В этой связи возникают вопросы, насколько воспитательные дома на рубеже XIX–XX вв. удовлетворяли потребность в призрении незаконнорожденных детей в столицах, и почему власть не стремилась расширить их деятельность. По данным статистического комитета МВД за 1894 г. в течение предыдущих десяти лет в 50 губерниях европейской России рождалось «средним числом в год» по 4 181 783 младенца, из которых вне законных браков появлялись на свет 111 958 детей или 2,68 %. В сельской местности меньше – всего 1,84 %, а в городах выше – 10,89 %, однако в Москве ежегодно появлялось до 30 % незаконнорожденных детей от общего числа, в Петербурге – до 26 %[708] (в цифровом выражении в Москве до 36 000, в Петербурге – до 28 000). А это значит, что воспитательные дома могли обеспечить призрение не более чем одной трети незаконнорожденных младенцев в обеих столицах. Такие дети в губерниях должны были призреваться местными учреждениями.

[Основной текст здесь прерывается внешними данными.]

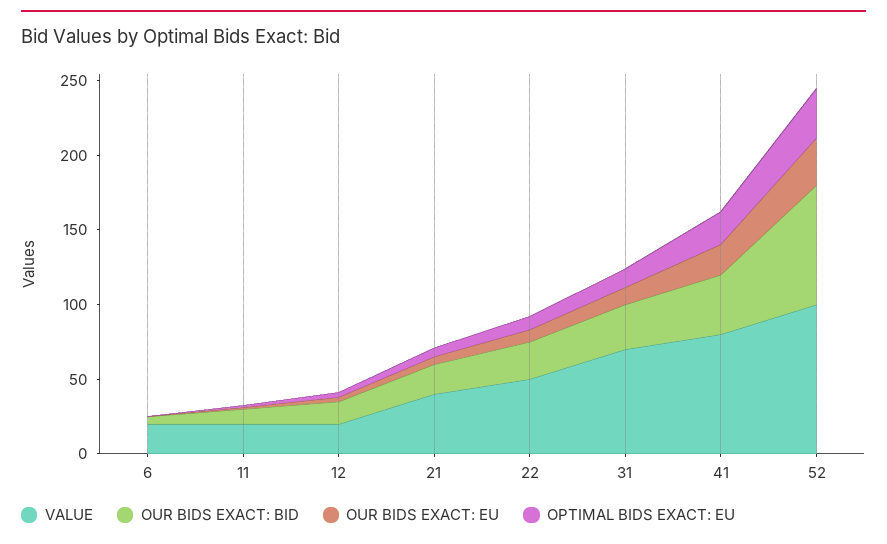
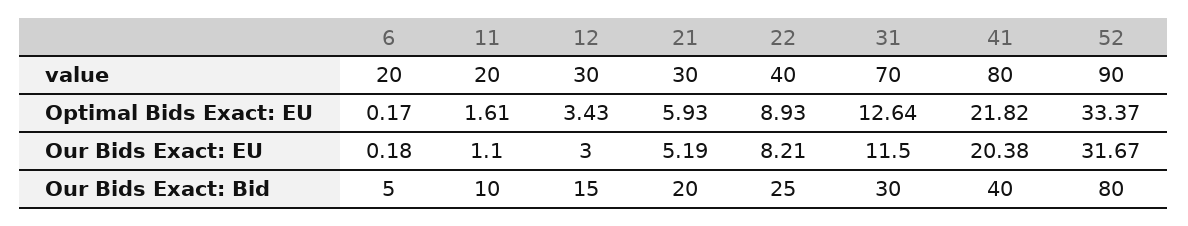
  {
    "VALUE": {
      "6": 20,
      "11": 20,
-     "12": 20,
+     "12": 30,
-     "21": 40,
+     "21": 30,
-     "22": 50,
+     "22": 40,
      "31": 70,
      "41": 80,
-     "52": 100
+     "52": 90
    },
    "OUR BIDS EXACT: BID": {
      "6": 5,
      "11": 10,
      "12": 15,
      "21": 20,
      "22": 25,
      "31": 30,
      "41": 40,
      "52": 80
    },
    "OUR BIDS EXACT: EU": {
      "6": 0.18,
      "11": 1.1,
      "12": 3,
      "21": 5.19,
      "22": 8.21,
      "31": 11.5,
      "41": 20.38,
      "52": 31.67
    },
    "OPTIMAL BIDS EXACT: EU": {
      "6": 0.17,
      "11": 1.61,
      "12": 3.43,
      "21": 5.93,
      "22": 8.93,
      "31": 12.64,
      "41": 21.82,
      "52": 33.37
    }
  }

Поскольку в России отсутствовала единая система социальной помощи детям, роль воспитательных домов в призрении незаконнорожденных была значительной. Потенциал домов при выделении соответствующих средств позволял сделать ее еще более заметной. Но перед воспитательными домами не ставилась задача охватить призрением как можно большее число детей. Напротив, порядок их приема постоянно усложнялся, поскольку неограниченное поступление младенцев в воспитательные дома могло создать серьезные трудности в их работе. В начале XX столетия воспитательные дома, как и раньше, оставались единственными в своем роде, уникальными учреждениями, ярко демонстрировавшими заботу самодержавия о своих самых беспомощных и незащищенных подданных. Власть была заинтересована в успешном функционировании этих учреждений и устранении недостатков, бросавших на них тень.